WebRTC echo cancellation sample rate seems limited to 32000Hz
Summary
I am developing a user space daemon that maintains echo cancellation between a master source and sink, and that among other things dynamically unloads and re-applies the echo cancellation when the available sources or sinks change.
As far as I am concerned, echo cancellation can kick in as soon as a source device becomes available, for example when I plug in a headset.
Or, even more boldly, if there is no source device, the daemon supports creating a null source and using that as echo cancellation source master, which has the benefit that the fallback sink and source always have the same name (the daemon sets the virtual source and sink created by the echo cancellation as defaults).
What I most decidedly do not want anymore is to e.g. start a game that has voice chat and then discover that it is not using the virtual echo cancellation devices because it "remembered" the physical devices, so that I have to tab out of the game to move its streams to the echo-cancellation source and sink with pavucontrol
.
Which is not even possible if the game has hold-key-to-speak voice chat, because the recording stream only exists while the key is held down, and pavucontrol
drops streams from its UI immediately when they close. (Might warrant a feature request for pavucontrol
to make closed streams linger in the UI for a few seconds.)
Point being, my filthy smartphone has reliable automagic echo cancellation, and I am disinclined to settle for anything less with my FOSS desktop.
The problem with the "echo-cancellation-always-on" approach is that it degrades sink quality no matter whether I use webrtc
or speex
or adrian
. In particular, speex
and adrian
create a virtual single-channel sink, so everything is downmixed to mono, which won't do. The most promising one is webrtc
. With use_master_format=1
it keeps all channels, but the best sample rate I can get is 32000Hz.
Here is an example.
Before applying echo cancellation:
[myuser@mysystem ~]$ pactl list short sinks
9 alsa_output.pci-0000_00_1b.0.analog-surround-50 module-alsa-card.c s16le 5ch 44100Hz RUNNING
[myuser@mysystem ~]$ pactl list short sources | grep -v ".monitor"
(no output)
Then a null source src_dummy
is created and the echo cancellation is applied as such (device descriptions omitted):
pactl load-module module-null-source source_name="src_dummy"

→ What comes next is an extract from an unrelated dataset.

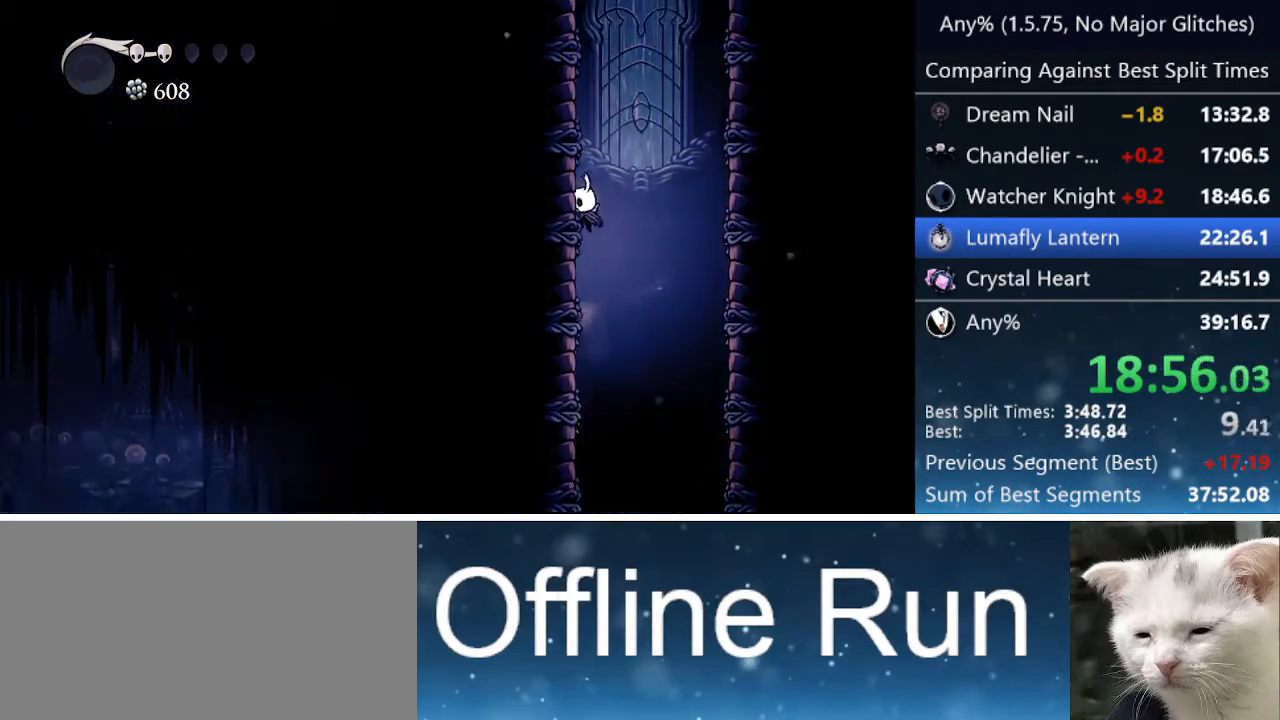
{"keys": ["jump", "left"], "events": [[33, "jump", "up"], [83, "jump", "down"], [367, "jump", "up"], [417, "jump", "down"]]}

pactl load-module module-echo-cancel aec_method="webrtc" use_master_format=1 \
aec_args="analog_gain_control=0\\ digital_gain_control=1\\ experimental_agc=1\\ noise_suppression=1\\ voice_detection=1\\ extended_filter=1" \
source_master="src_dummy" source_name="src_main" \
sink_master="alsa_output.pci..." sink_name="sink_main"
Result:
[myuser@mysystem ~]$ pactl list short sinks
9 alsa_output.pci-0000_00_1b.0.analog-surround-50 module-alsa-card.c s16le 5ch 48000Hz RUNNING
19 sink_main module-echo-cancel.c float32le 5ch 32000Hz RUNNING
[myuser@mysystem ~]$ pactl list short sources | grep -v ".monitor"
39 src_dummy module-null-source.c s16le 2ch 44100Hz IDLE
40 src_main module-echo-cancel.c float32le 2ch 32000Hz SUSPENDED
Notice that the virtual echo cancellation sink sink_main
only has a sample rate of 32000 Hz, whereas the echo cancellation sink master above it has 48000 Hz. It is also audible.
(Looking at this I just now notice that the physical sink's sample rate has increased from 41000 Hz to 48000 Hz. What's up with that?)
Environment
PulseAudio 13.0, pulseaudio 13.0-3
, libpulse 13.0-3
Arch Linux, Linux mysystem 5.7.11-arch1-1 #1 SMP PREEMPT Wed, 29 Jul 2020 21:38:21 +0000 x86_64 GNU/Linux
GNOME Shell 3.36.4 (Wayland), gnome-desktop 1:3.36.4-1
, gnome-shell 1:3.36.4-1
, mutter 3.36.4-1
Steps to reproduce
Enable echo cancellation as described using a sink master having a sample rate greater than 32000 Hz.
What is the current bug behavior?
The echo cancellation module uses an insufficient sample rate, even though user_master_format=1
is specified as argument for module-echo-cancel
.
What is the expected correct behavior?
The echo cancellation uses the same number of channels and the same sample rate as the master sink.